* _Selected excerpt_
Year 496 (CDXCVI) was a leap year starting on Monday (link will display the full calendar) of the Julian calendar. In the Roman Empire, it was known as the Year of the Consulship of Paulus without colleague (or, less frequently, year 1249 Ab urbe condita). The denomination 496 for this year has been used since the early medieval period, when the Anno Domini calendar era became the prevalent method in Europe for naming years.

Events 
 By place 
 Byzantine Empire 
 Emperor Anastasius I has Euphemius, patriarch of Constantinople, deposed and excommunicated. He appoints Macedonius II as his successor. Euphemius is sent into exile. 

 Europe 
 Battle of Tolbiac: King Clovis I defeats the Alamanni at Zülpich (Germany). Gibuld, last king of the Alamanni, is killed in battle and the territory is incorporated into the Frankish Kingdom.
 December 25 – Clovis I is baptized into the Catholic faith at Rheims, by Saint Remigius. The conversion strengthens the bonds between his Gallo-Roman subjects, led by their Catholic bishops.

 Africa 
 Thrasamund succeeds his brother Gunthamund after his death, and becomes king of the Vandals. Under his rule, he ends the persecution of the Catholics.

* _Work item_
Answer these questions from the entry on the year 496:
1. Whom did Emperor Anastasius I appoint to succeed Euphemius as patriarch of Constantinople?
2. Where was Clovis I baptized, and by whom?
3. Whom did Thrasamund succeed as king of the Vandals?

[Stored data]
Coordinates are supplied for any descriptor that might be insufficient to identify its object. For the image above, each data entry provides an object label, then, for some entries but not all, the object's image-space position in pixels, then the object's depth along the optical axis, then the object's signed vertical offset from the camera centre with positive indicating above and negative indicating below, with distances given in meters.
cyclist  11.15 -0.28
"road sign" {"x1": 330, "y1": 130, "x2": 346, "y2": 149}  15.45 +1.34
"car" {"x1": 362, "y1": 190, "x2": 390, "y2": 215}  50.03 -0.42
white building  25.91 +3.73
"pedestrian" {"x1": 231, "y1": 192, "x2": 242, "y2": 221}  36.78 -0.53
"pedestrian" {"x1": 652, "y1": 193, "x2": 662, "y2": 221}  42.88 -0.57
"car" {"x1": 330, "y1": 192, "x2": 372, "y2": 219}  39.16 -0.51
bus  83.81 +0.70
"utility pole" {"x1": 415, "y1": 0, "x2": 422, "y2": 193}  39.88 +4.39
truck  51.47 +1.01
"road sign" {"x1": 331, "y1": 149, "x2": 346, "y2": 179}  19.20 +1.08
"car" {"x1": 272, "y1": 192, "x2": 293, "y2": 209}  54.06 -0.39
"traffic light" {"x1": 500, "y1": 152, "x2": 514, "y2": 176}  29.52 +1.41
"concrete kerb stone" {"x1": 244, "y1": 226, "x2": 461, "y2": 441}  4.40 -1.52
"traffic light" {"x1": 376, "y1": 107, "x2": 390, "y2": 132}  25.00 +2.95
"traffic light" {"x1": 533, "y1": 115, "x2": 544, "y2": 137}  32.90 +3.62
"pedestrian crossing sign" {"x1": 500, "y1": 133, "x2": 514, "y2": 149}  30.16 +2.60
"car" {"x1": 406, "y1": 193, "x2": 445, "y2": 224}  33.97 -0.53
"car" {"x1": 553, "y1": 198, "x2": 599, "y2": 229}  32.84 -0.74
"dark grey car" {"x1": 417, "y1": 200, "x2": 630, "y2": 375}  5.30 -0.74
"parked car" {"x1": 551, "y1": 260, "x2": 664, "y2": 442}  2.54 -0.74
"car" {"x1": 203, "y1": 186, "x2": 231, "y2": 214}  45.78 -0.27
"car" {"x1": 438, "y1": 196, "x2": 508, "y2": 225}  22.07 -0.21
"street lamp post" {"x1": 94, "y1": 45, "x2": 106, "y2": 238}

* _The answer_
1. Macedonius II
2. At Rheims, by Saint Remigius
3. His brother Gunthamund